Canada’s anesthesiologists are highly trained and are dedicated to ensuring your surgery goes well. Smokers, however, pose challenges, including an increased risk of:
- Breathing problems after anesthetic;
- Heart attack (due to a reduction in the amount of oxygen their blood can carry to their heart); and
- Post-surgical wound infection (due to reduced oxygen in the blood).
Quitting smoking isn’t easy. But doing so even a few weeks before surgery can allow your lungs to start healing, reduce the poisons that put your heart at risk, and can help speed up the post-operative healing process. If you’ve tried to quit before and failed, you are at least aware of what to expect. And pending surgery may well be the motivation you need to succeed this time.
The Decision to Quit
No smoker needs to be told that smoking is unhealthy, expensive, and now, more so than ever, socially unacceptable – they know these facts. The decision to quit is and must be a personal one – making that decision and setting a target “quit date” is a big first step. Stay focused on the date, your personal reason for deciding “now” is the right time for you (perhaps your upcoming surgery), and use the resources that follow to help you get ready for those first few difficult days.
There are two primary types of medication designed to help you succeed at quitting smoking. Nicotine replacement therapies such as patches, gum and inhalers provide a controlled amount of nicotine to reduce your cravings. Oral medications may be prescribed by your physician, and may be used in concert with nicotine replacement therapies. Some individuals have had success with alternative treatments such as acupuncture, laser therapy or hypnosis, but there is no scientific evidence indicating that any of these methods actually work.
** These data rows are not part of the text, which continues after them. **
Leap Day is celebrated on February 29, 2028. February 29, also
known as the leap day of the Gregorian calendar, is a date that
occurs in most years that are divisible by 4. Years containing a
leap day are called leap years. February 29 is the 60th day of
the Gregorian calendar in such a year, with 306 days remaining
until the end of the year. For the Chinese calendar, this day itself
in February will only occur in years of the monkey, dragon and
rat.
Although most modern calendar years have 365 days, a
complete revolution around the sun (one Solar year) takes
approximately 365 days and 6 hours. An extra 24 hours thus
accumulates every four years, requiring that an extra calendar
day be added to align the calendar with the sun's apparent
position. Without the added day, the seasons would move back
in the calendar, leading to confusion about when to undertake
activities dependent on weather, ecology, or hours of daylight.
Call the Smokers’ Helpline (1-877-513-5333) to speak with a “Quit Specialist” who can help you: develop your own quit plan; deal with cravings; provide information on quitting methods; help you cope with withdrawal symptoms; and, manage the stress. Visit www.smokershelpline.ca for tips, tools, success stories and an online community where you can connect with others who are also committed to becoming smoke-free.
Reaping the Benefits
The risk to your heart reduces just a few short hours after smoking. Your lungs will start to improve within a month. As such, it’s best to pick a “quit day” at least a month before your surgery. If you can’t do that, at minimum stop smoking 8 hours before your surgery. And since you cannot smoke in the hospital, using your surgical date as your “quit day” might be a good option. After all, you’ll be away from your regular routine and habits and will be surrounded by medical professionals who would be only too happy to provide the advice and help you need to join the growing number of Canadians who have put their smoking days behind them.